You can manaully deploy based on these configurations (see below).
Or you can use CI/CD to automate deployment. See
https://docs.databricks.com/dev-tools/bundles/ci-cd.html for documentation
on CI/CD setup.

## Manually deploying to Databricks with Databricks Asset Bundles

Databricks Asset Bundles can be used to deploy to Databricks and to execute
dbt commands as a job using Databricks Workflows. See
https://docs.databricks.com/dev-tools/bundles/index.html to learn more.

Use the Databricks CLI to deploy a development copy of this project to a workspace:

```
$ databricks bundle deploy --target dev
```

(Note that "dev" is the default target, so the `--target` parameter
is optional here.)

This deploys everything that's defined for this project.
For example, the default template would deploy a job called
`[dev yourname] {{.project_name}}_job` to your workspace.
You can find that job by opening your workpace and clicking on **Workflows**.
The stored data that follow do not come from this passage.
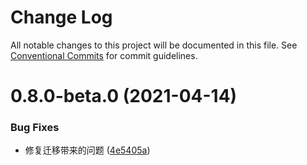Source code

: # Change Log

All notable changes to this project will be documented in this file.
See [Conventional Commits](https://conventionalcommits.org) for commit guidelines.

# 0.8.0-beta.0 (2021-04-14)


### Bug Fixes

* 修复迁移带来的问题 ([4e5405a](https://github.com/gethexon/hexon/commit/4e5405a11de017ae1d62da5da5a5fa997f693b32))
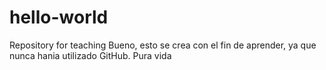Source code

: # hello-world
Repository for teaching
Bueno, esto se crea con el fin de aprender, ya que nunca hania utilizado GitHub.
Pura vida
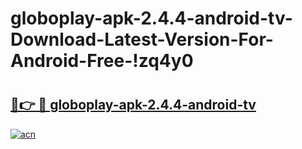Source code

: # globoplay-apk-2.4.4-android-tv-Download-Latest-Version-For-Android-Free-!zq4y0

# <h2><a href="https://lvbtjj.esa.edu.pl?title=globoplay-apk-2.4.4-android-tv&ref=zq4y0">🔗👉 🔴 globoplay-apk-2.4.4-android-tv</a></h2>

[![acn](https://github.com/user-attachments/assets/0f9c940e-d8b0-45ae-aac7-cd30a18b3e1c)](https://lvbtjj.esa.edu.pl?title=globoplay-apk-2.4.4-android-tv&ref=zq4y0)

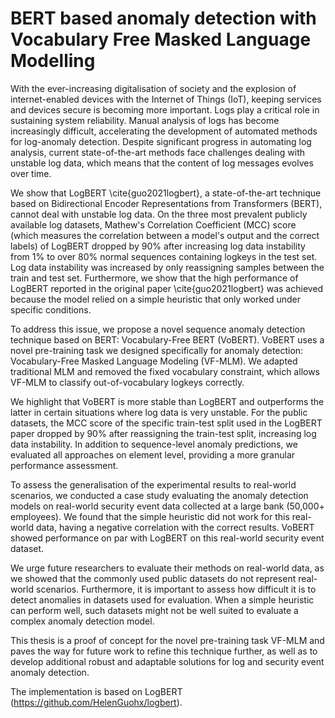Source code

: # BERT based anomaly detection with Vocabulary Free Masked Language Modelling
With the ever-increasing digitalisation of society and the explosion of internet-enabled devices with the Internet of Things (IoT), keeping services and devices secure is becoming more important. Logs play a critical role in sustaining system reliability. Manual analysis of logs has become increasingly difficult, accelerating the development of automated methods for log-anomaly detection. Despite significant progress in automating log analysis, current state-of-the-art methods face challenges dealing with unstable log data, which means that the content of log messages evolves over time.

We show that LogBERT \cite{guo2021logbert}, a state-of-the-art technique based on Bidirectional Encoder Representations from Transformers (BERT), cannot deal with unstable log data. On the three most prevalent publicly available log datasets, Mathew's Correlation Coefficient (MCC) score (which measures the correlation between a model's output and the correct labels) of LogBERT dropped by 90\% after increasing log data instability from 1\% to over 80\% normal sequences containing logkeys in the test set. Log data instability was increased by only reassigning samples between the train and test set. Furthermore, we show that the high performance of LogBERT reported in the original paper \cite{guo2021logbert} was achieved because the model relied on a simple heuristic that only worked under specific conditions.

To address this issue, we propose a novel sequence anomaly detection technique based on BERT: Vocabulary-Free BERT (VoBERT). VoBERT uses a novel pre-training task we designed specifically for anomaly detection: Vocabulary-Free Masked Language Modeling (VF-MLM). We adapted traditional MLM and removed the fixed vocabulary constraint, which allows VF-MLM to classify out-of-vocabulary logkeys correctly.

We highlight that VoBERT is more stable than LogBERT and outperforms the latter in certain situations where log data is very unstable. For the public datasets, the MCC score of the specific train-test split used in the LogBERT paper dropped by 90\% after reassigning the train-test split, increasing log data instability. In addition to sequence-level anomaly predictions, we evaluated all approaches on element level, providing a more granular performance assessment.

To assess the generalisation of the experimental results to real-world scenarios, we conducted a case study evaluating the anomaly detection models on real-world security event data collected at a large bank (50,000+ employees). We found that the simple heuristic did not work for this real-world data, having a negative correlation with the correct results. VoBERT showed performance on par with LogBERT on this real-world security event dataset.

We urge future researchers to evaluate their methods on real-world data, as we showed that the commonly used public datasets do not represent real-world scenarios. Furthermore, it is important to assess how difficult it is to detect anomalies in datasets used for evaluation. When a simple heuristic can perform well, such datasets might not be well suited to evaluate a complex anomaly detection model.

This thesis is a proof of concept for the novel pre-training task VF-MLM and paves the way for future work to refine this technique further, as well as to develop additional robust and adaptable solutions for log and security event anomaly detection.

The implementation is based on LogBERT (https://github.com/HelenGuohx/logbert).
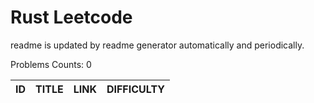 # Rust Leetcode

readme is updated by readme generator automatically and periodically.

Problems Counts: 0

| ID   | TITLE | LINK | DIFFICULTY |
| ---- | ----- | ---- | ---------- |
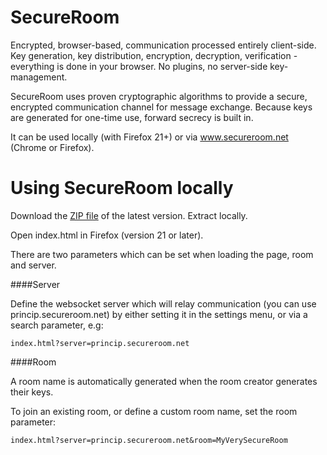 SecureRoom
==========

Encrypted, browser-based, communication processed entirely client-side. Key generation, key distribution, encryption, decryption, verification - everything is done in your browser. No plugins, no server-side key-management.

SecureRoom uses proven cryptographic algorithms to provide a secure, encrypted communication channel for message exchange. Because keys are generated for one-time use, forward secrecy is built in.

It can be used locally (with Firefox 21+) or via www.secureroom.net (Chrome or Firefox).

Using SecureRoom locally
========================

Download the [ZIP file](https://github.com/vukicevic/SecureRoom/archive/master.zip) of the latest version. Extract locally.

Open index.html in Firefox (version 21 or later).

There are two parameters which can be set when loading the page, room and server.

####Server

Define the websocket server which will relay communication (you can use princip.secureroom.net) by either setting it in the settings menu, or via a search parameter, e.g:

    index.html?server=princip.secureroom.net
    
####Room

A room name is automatically generated when the room creator generates their keys.

To join an existing room, or define a custom room name, set the room parameter:

    index.html?server=princip.secureroom.net&room=MyVerySecureRoom


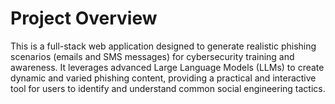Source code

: <h1>Project Overview</h1>

<p>This is a full-stack web application designed to generate realistic phishing scenarios (emails and SMS messages) for cybersecurity training and awareness. It leverages advanced Large Language Models (LLMs) to create dynamic and varied phishing content, providing a practical and interactive tool for users to identify and understand common social engineering tactics.<p/>
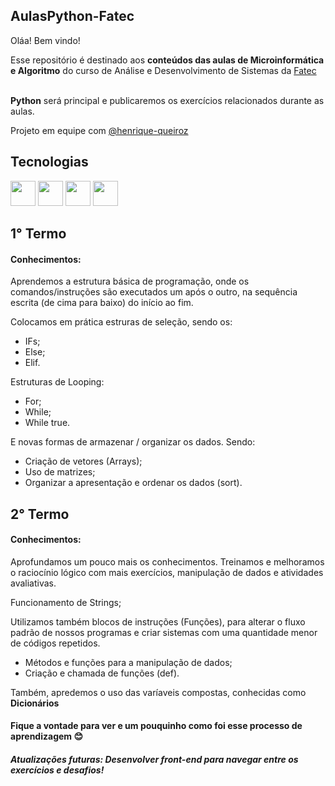 ## AulasPython-Fatec
Oláa! Bem vindo!

<p>Esse repositório é destinado aos <strong>conteúdos das aulas de Microinformática e Algoritmo</strong> do curso de Análise e Desenvolvimento de Sistemas da <a href="https://fatecgarca.cps.sp.gov.br">Fatec</a></p>
<br><strong>Python</strong> será principal e publicaremos os exercícios relacionados durante as aulas.

Projeto em equipe com <a href="https://github.com/HenriqueQueirozz">@henrique-queiroz<a>

## Tecnologias
<p align="left">
    <img src="https://cdn.jsdelivr.net/gh/devicons/devicon/icons/pycharm/pycharm-original.svg" width="40" height="40"/>
    <img src="https://cdn.jsdelivr.net/gh/devicons/devicon/icons/python/python-original.svg" width="40" height="40"/>
    <img src="https://cdn.jsdelivr.net/gh/devicons/devicon/icons/vscode/vscode-original.svg" width="40" height="40"/>
    <img src="https://cdn.jsdelivr.net/gh/devicons/devicon/icons/git/git-original.svg" width="40" height="40"/>
</p>



## 1° Termo
<h4> Conhecimentos:</h4>
<p>Aprendemos a estrutura básica de programação, onde os comandos/instruções são executados um após o outro, na sequência escrita (de cima para baixo) do início ao fim.</p>
<p>Colocamos em prática estruras de seleção, sendo os:</p>

<ul>
    <li>IFs;</li>
    <li>Else;</li>
    <li>Elif.</li>
</ul>

<p>Estruturas de Looping:</p>

<ul>
    <li>For;</li>
    <li>While;</li>
    <li>While true.</li>
</ul>

<p>E novas formas de armazenar / organizar os dados. Sendo: </p>

<ul>
    <li>Criação de vetores (Arrays);</li>
    <li>Uso de matrizes;</li>
    <li>Organizar a apresentação e ordenar os dados (sort).</li>
</ul>

## 2° Termo
<h4> Conhecimentos:</h4>
<p> Aprofundamos um pouco mais os conhecimentos. Treinamos e melhoramos o raciocínio lógico com mais exercícios, manipulação de dados e atividades avaliativas.
<p> Funcionamento de Strings;</p>
<p> Utilizamos também blocos de instruções (Funções), para alterar o fluxo padrão de nossos programas e criar sistemas com uma quantidade menor de códigos repetidos.</p>

<ul>
    <li>Métodos e funções para a manipulação de dados;</li>
    <li>Criação e chamada de funções (def).</li>
</ul>

<p> Também, apredemos o uso das varíaveis compostas, conhecidas como <strong>Dicionários</strong> </p>

<h4>Fique a vontade para ver e um pouquinho como foi esse processo de aprendizagem 😊</h4>

<h5>Atualizações futuras: Desenvolver front-end para navegar entre os exercícios e desafios!</h5>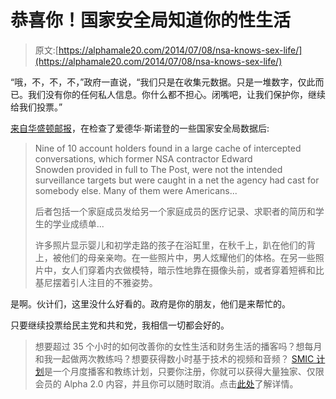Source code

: # 恭喜你！国家安全局知道你的性生活

> 原文:[https://alphamale20.com/2014/07/08/nsa-knows-sex-life/](https://alphamale20.com/2014/07/08/nsa-knows-sex-life/)

“哦，不，不，不，”政府一直说，“我们只是在收集元数据。只是一堆数字，仅此而已。我们没有你的任何私人信息。你什么都不担心。闭嘴吧，让我们保护你，继续给我们投票。”

[来自华盛顿邮报](http://www.washingtonpost.com/world/national-security/in-nsa-intercepted-data-those-not-targeted-far-outnumber-the-foreigners-who-are/2014/07/05/8139adf8-045a-11e4-8572-4b1b969b6322_story.html)，在检查了爱德华·斯诺登的一些国家安全局数据后:

> Nine of 10 account holders found in a large cache of intercepted conversations, which former NSA contractor Edward Snowden provided in full to The Post, were not the intended surveillance targets but were caught in a net the agency had cast for somebody else. Many of them were Americans...
> 
> 后者包括一个家庭成员发给另一个家庭成员的医疗记录、求职者的简历和学生的学业成绩单...
> 
> 许多照片显示婴儿和初学走路的孩子在浴缸里，在秋千上，趴在他们的背上，被他们的母亲亲吻。在一些照片中，男人炫耀他们的体格。在另一些照片中，女人们穿着内衣做模特，暗示性地靠在摄像头前，或者穿着短裤和比基尼摆着引人注目的不雅姿势。

是啊。伙计们，这里没什么好看的。政府是你的朋友，他们是来帮忙的。

只要继续投票给民主党和共和党，我相信一切都会好的。

> 想要超过 35 个小时的如何改善你的女性生活和财务生活的播客吗？想每月和我一起做两次教练吗？想要获得数小时基于技术的视频和音频？ [SMIC 计划](https://alphamale20.kartra.com/page/vIL17)是一个月度播客和教练计划，只要你注册，你就可以获得大量独家、仅限会员的 Alpha 2.0 内容，并且你可以随时取消。点击[此处](https://alphamale20.kartra.com/page/vIL17)了解详情。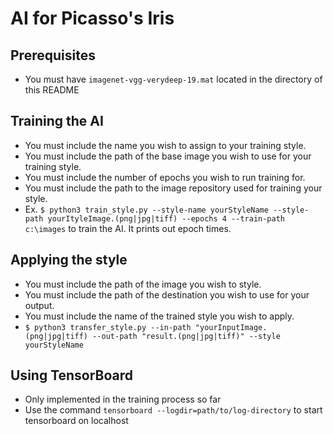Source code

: # AI for Picasso's Iris

## Prerequisites
   - You must have `imagenet-vgg-verydeep-19.mat` located in the directory of this README

## Training the AI
- You must include the name you wish to assign to your training style.
- You must include the path of the base image you wish to use for your training style.
- You must include the number of epochs you wish to run training for.
- You must include the path to the image repository used for training your style.  
- Ex. `$ python3 train_style.py --style-name yourStyleName --style-path yourItyleImage.(png|jpg|tiff) --epochs 4 --train-path c:\images`  to train the AI. It prints out epoch times.


## Applying the style
- You must include the path of the image you wish to style.
- You must include the path of the destination you wish to use for your output.
- You must include the name of the trained style you wish to apply.
- `$ python3 transfer_style.py --in-path "yourInputImage.(png|jpg|tiff) --out-path "result.(png|jpg|tiff)" --style yourStyleName`

## Using TensorBoard
- Only implemented in the training process so far
- Use the command `tensorboard --logdir=path/to/log-directory` to start tensorboard on localhost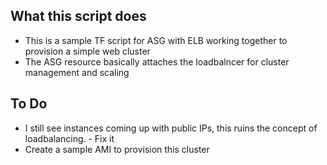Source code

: ## What this script does 
- This is a sample TF script for ASG with ELB working together to provision a simple web cluster 
- The ASG resource basically attaches the loadbalncer for cluster management and scaling


## To Do 
- I still see instances coming up with public IPs, this ruins the concept of loadbalancing. - Fix it 
- Create a sample AMI to provision this cluster 
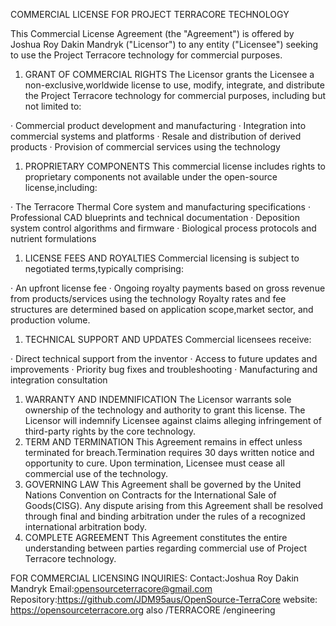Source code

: COMMERCIAL LICENSE FOR PROJECT TERRACORE TECHNOLOGY

This Commercial License Agreement (the "Agreement") is offered by Joshua Roy Dakin Mandryk ("Licensor") to any entity ("Licensee") seeking to use the Project Terracore technology for commercial purposes.

1. GRANT OF COMMERCIAL RIGHTS
   The Licensor grants the Licensee a non-exclusive,worldwide license to use, modify, integrate, and distribute the Project Terracore technology for commercial purposes, including but not limited to:

· Commercial product development and manufacturing
· Integration into commercial systems and platforms
· Resale and distribution of derived products
· Provision of commercial services using the technology

1. PROPRIETARY COMPONENTS
   This commercial license includes rights to proprietary components not available under the open-source license,including:

· The Terracore Thermal Core system and manufacturing specifications
· Professional CAD blueprints and technical documentation
· Deposition system control algorithms and firmware
· Biological process protocols and nutrient formulations

1. LICENSE FEES AND ROYALTIES
   Commercial licensing is subject to negotiated terms,typically comprising:

· An upfront license fee
· Ongoing royalty payments based on gross revenue from products/services using the technology
  Royalty rates and fee structures are determined based on application scope,market sector, and production volume.

1. TECHNICAL SUPPORT AND UPDATES
   Commercial licensees receive:

· Direct technical support from the inventor
· Access to future updates and improvements
· Priority bug fixes and troubleshooting
· Manufacturing and integration consultation

1. WARRANTY AND INDEMNIFICATION
   The Licensor warrants sole ownership of the technology and authority to grant this license. The Licensor will indemnify Licensee against claims alleging infringement of third-party rights by the core technology.
2. TERM AND TERMINATION
   This Agreement remains in effect unless terminated for breach.Termination requires 30 days written notice and opportunity to cure. Upon termination, Licensee must cease all commercial use of the technology.
3. GOVERNING LAW
   This Agreement shall be governed by the United Nations Convention on Contracts for the International Sale of Goods(CISG). Any dispute arising from this Agreement shall be resolved through final and binding arbitration under the rules of a recognized international arbitration body.
4. COMPLETE AGREEMENT
   This Agreement constitutes the entire understanding between parties regarding commercial use of Project Terracore technology.

FOR COMMERCIAL LICENSING INQUIRIES:
Contact:Joshua Roy Dakin Mandryk
Email:opensourceterracore@gmail.com
Repository:https://github.com/JDM95aus/OpenSource-TerraCore
website: https://opensourceterracore.org also /TERRACORE /engineering
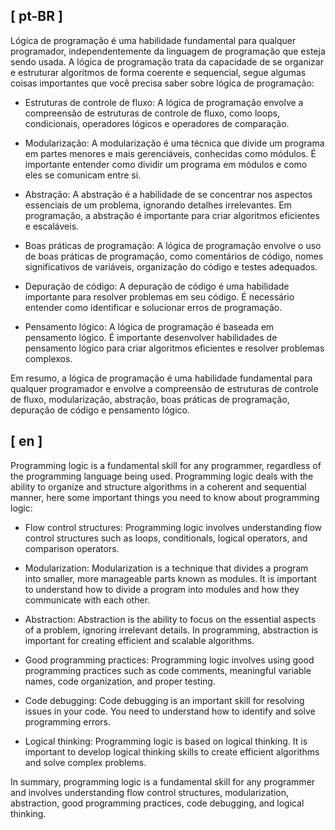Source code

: ## [ pt-BR ]

Lógica de programação é uma habilidade fundamental para qualquer programador, independentemente da linguagem de programação que esteja sendo usada. A lógica de programação trata da capacidade de se organizar e estruturar algoritmos de forma coerente e sequencial, segue algumas coisas importantes que você precisa saber sobre lógica de programação:

* Estruturas de controle de fluxo: A lógica de programação envolve a compreensão de estruturas de controle de fluxo, como loops, condicionais, operadores lógicos e operadores de comparação.

* Modularização: A modularização é uma técnica que divide um programa em partes menores e mais gerenciáveis, conhecidas como módulos. É importante entender como dividir um programa em módulos e como eles se comunicam entre si.

* Abstração: A abstração é a habilidade de se concentrar nos aspectos essenciais de um problema, ignorando detalhes irrelevantes. Em programação, a abstração é importante para criar algoritmos eficientes e escaláveis.

* Boas práticas de programação: A lógica de programação envolve o uso de boas práticas de programação, como comentários de código, nomes significativos de variáveis, organização do código e testes adequados.

* Depuração de código: A depuração de código é uma habilidade importante para resolver problemas em seu código. É necessário entender como identificar e solucionar erros de programação.

* Pensamento lógico: A lógica de programação é baseada em pensamento lógico. É importante desenvolver habilidades de pensamento lógico para criar algoritmos eficientes e resolver problemas complexos.

Em resumo, a lógica de programação é uma habilidade fundamental para qualquer programador e envolve a compreensão de estruturas de controle de fluxo, modularização, abstração, boas práticas de programação, depuração de código e pensamento lógico.


## [ en ]

Programming logic is a fundamental skill for any programmer, regardless of the programming language being used. Programming logic deals with the ability to organize and structure algorithms in a coherent and sequential manner, here some important things you need to know about programming logic:

* Flow control structures: Programming logic involves understanding flow control structures such as loops, conditionals, logical operators, and comparison operators.

* Modularization: Modularization is a technique that divides a program into smaller, more manageable parts known as modules. It is important to understand how to divide a program into modules and how they communicate with each other.

* Abstraction: Abstraction is the ability to focus on the essential aspects of a problem, ignoring irrelevant details. In programming, abstraction is important for creating efficient and scalable algorithms.

* Good programming practices: Programming logic involves using good programming practices such as code comments, meaningful variable names, code organization, and proper testing.

* Code debugging: Code debugging is an important skill for resolving issues in your code. You need to understand how to identify and solve programming errors.

* Logical thinking: Programming logic is based on logical thinking. It is important to develop logical thinking skills to create efficient algorithms and solve complex problems.

In summary, programming logic is a fundamental skill for any programmer and involves understanding flow control structures, modularization, abstraction, good programming practices, code debugging, and logical thinking.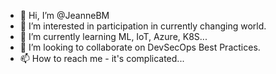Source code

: - 👋 Hi, I’m @JeanneBM
- 👀 I’m interested in participation in currently changing world.
- 🌱 I’m currently learning ML, IoT, Azure, K8S...
- 💞️ I’m looking to collaborate on DevSecOps Best Practices.
- 📫 How to reach me - it's complicated...

<!---
JeanneBM/JeanneBM is a ✨ special ✨ repository because its `README.md` (this file) appears on your GitHub profile.
You can click the Preview link to take a look at your changes.
--->
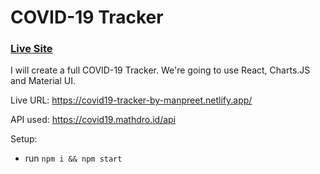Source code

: # COVID-19 Tracker

### [Live Site](https://covid19-tracker-by-manpreet.netlify.app/)

I will create a full COVID-19 Tracker. We're going to use React, Charts.JS and Material UI.

Live URL: https://covid19-tracker-by-manpreet.netlify.app/

API used: https://covid19.mathdro.id/api

Setup:

- run `npm i && npm start`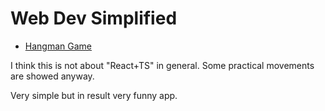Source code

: # Web Dev Simplified

- [Hangman Game](https://www.youtube.com/watch?v=-ONUyenGnWw)

I think this is not about "React+TS" in general.
Some practical movements are showed anyway.

Very simple but in result very funny app.
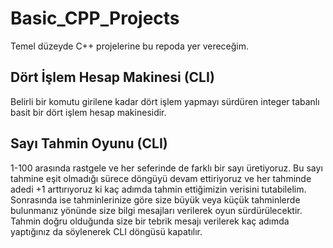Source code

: # Basic_CPP_Projects

Temel düzeyde C++ projelerine bu repoda yer vereceğim.

## Dört İşlem Hesap Makinesi (CLI)

Belirli bir komutu girilene kadar dört işlem yapmayı sürdüren integer tabanlı basit bir dört işlem hesap makinesidir.

## Sayı Tahmin Oyunu (CLI)

1-100 arasında rastgele ve her seferinde de farklı bir sayı üretiyoruz. Bu sayı tahmine eşit olmadığı sürece döngüyü devam ettiriyoruz ve her tahminde adedi +1 arttırıyoruz ki kaç adımda tahmin ettiğimizin verisini tutabilelim. Sonrasında ise tahminlerinize göre size büyük veya küçük tahminlerde bulunmanız yönünde size bilgi mesajları verilerek oyun sürdürülecektir. Tahmin doğru olduğunda size bir tebrik mesajı verilerek kaç adımda yaptığınız da söylenerek CLI döngüsü kapatılır.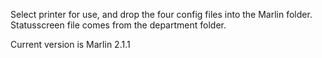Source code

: Select printer for use, and drop the four config files into the Marlin folder. Statusscreen file comes from the department folder.

Current version is Marlin 2.1.1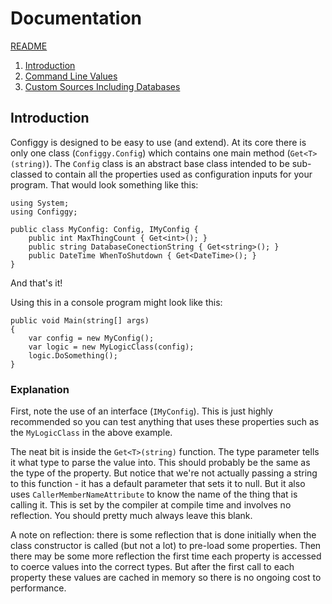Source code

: # Documentation

[README](../README.md)

1. [Introduction](Introduction.md)
2. [Command Line Values](CommandLine.md)
3. [Custom Sources Including Databases](CustomSources.md)

## Introduction

Configgy is designed to be easy to use (and extend). At its core there is only one class (`Configgy.Config`) which contains one main method (`Get<T>(string)`). The `Config` class is an abstract base class intended to be sub-classed to contain all the properties used as configuration inputs for your program. That would look something like this:

    using System;
    using Configgy;
    
    public class MyConfig: Config, IMyConfig {   
        public int MaxThingCount { Get<int>(); }        
        public string DatabaseConectionString { Get<string>(); }        
        public DateTime WhenToShutdown { Get<DateTime>(); }
    }

And that's it!

Using this in a console program might look like this:

    public void Main(string[] args)
    {
        var config = new MyConfig();
        var logic = new MyLogicClass(config);
        logic.DoSomething();
    }

### Explanation

First, note the use of an interface (`IMyConfig`). This is just highly recommended so you can test anything that uses these properties such as the `MyLogicClass` in the above example.

The neat bit is inside the `Get<T>(string)` function. The type parameter tells it what type to parse the value into. This should probably be the same as the type of the property. But notice that we're not actually passing a string to this function - it has a default parameter that sets it to null. But it also uses `CallerMemberNameAttribute` to know the name of the thing that is calling it. This is set by the compiler at compile time and involves no reflection. You should pretty much always leave this blank.

A note on reflection: there is some reflection that is done initially when the class constructor is called (but not a lot) to pre-load some properties. Then there may be some more reflection the first time each property is accessed to coerce values into the correct types. But after the first call to each property these values are cached in memory so there is no ongoing cost to performance.

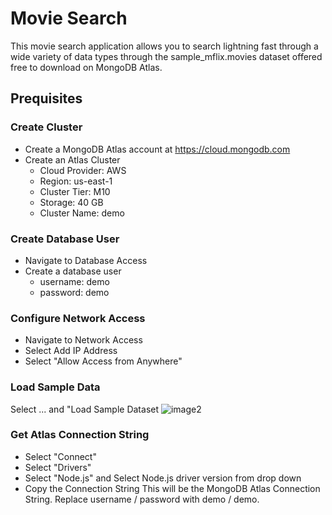 # Movie Search

This movie search application allows you to search lightning fast through a wide variety of data types through the sample_mflix.movies dataset offered free to download on MongoDB Atlas.

## Prequisites
### Create Cluster 
- Create a MongoDB Atlas account at https://cloud.mongodb.com
- Create an Atlas Cluster
  - Cloud Provider: AWS
  - Region: us-east-1
  - Cluster Tier: M10
  - Storage: 40 GB
  - Cluster Name: demo
 
### Create Database User
- Navigate to Database Access
- Create a database user
  - username: demo
  - password: demo
    
### Configure Network Access
- Navigate to Network Access
- Select Add IP Address
- Select "Allow Access from Anywhere"

### Load Sample Data
Select ... and "Load Sample Dataset
![image2](https://github.com/user-attachments/assets/a2cca498-30bd-4f81-82a3-0e9bbd6f0e9c)


### Get Atlas Connection String
- Select "Connect"
- Select "Drivers"
- Select "Node.js" and Select Node.js driver version from drop down
- Copy the Connection String
This will be the MongoDB Atlas Connection String. Replace username / password with demo / demo.
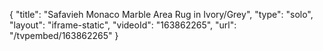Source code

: {
    "title": "Safavieh Monaco Marble Area Rug in Ivory\/Grey",
    "type": "solo",
    "layout": "iframe-static",
    "videoId": "163862265",
    "url": "\/tvpembed\/163862265"
}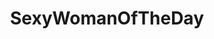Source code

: ---
title: SexyWomanOfTheDay
crosslinks:
- livven
- circlejerk
- tightdresses
- Rihanna
- Zendaya
---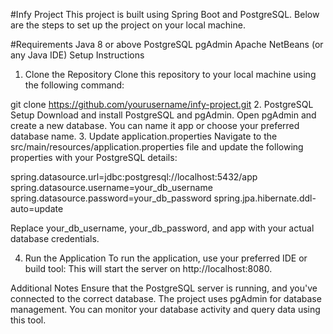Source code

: #Infy Project
This project is built using Spring Boot and PostgreSQL. Below are the steps to set up the project on your local machine.

#Requirements
Java 8 or above
PostgreSQL
pgAdmin
Apache NetBeans (or any Java IDE)
Setup Instructions
1. Clone the Repository
Clone this repository to your local machine using the following command:

git clone https://github.com/yourusername/infy-project.git
2. PostgreSQL Setup
Download and install PostgreSQL and pgAdmin.
Open pgAdmin and create a new database. You can name it app or choose your preferred database name.
3. Update application.properties
Navigate to the src/main/resources/application.properties file and update the following properties with your PostgreSQL details:

spring.datasource.url=jdbc:postgresql://localhost:5432/app
spring.datasource.username=your_db_username
spring.datasource.password=your_db_password
spring.jpa.hibernate.ddl-auto=update

Replace your_db_username, your_db_password, and app with your actual database credentials.

4. Run the Application
To run the application, use your preferred IDE or build tool:
This will start the server on http://localhost:8080.

Additional Notes
Ensure that the PostgreSQL server is running, and you've connected to the correct database.
The project uses pgAdmin for database management. You can monitor your database activity and query data using this tool.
You can also deploy to your production target directly from the command-line.
The warehouse, catalog, and schema for that target are configured in databricks.yml.
When deploying to this target, note that the default job at resources/{{.project_name}}_job.yml
has a schedule set that runs every day. The schedule is paused when deploying in development mode
(see https://docs.databricks.com/dev-tools/bundles/deployment-modes.html).

To deploy a production copy, type:

```
$ databricks bundle deploy --target prod
```

## IDE support

Optionally, install developer tools such as the Databricks extension for Visual Studio Code from
https://docs.databricks.com/dev-tools/vscode-ext.html. Third-party extensions
related to dbt may further enhance your dbt development experience!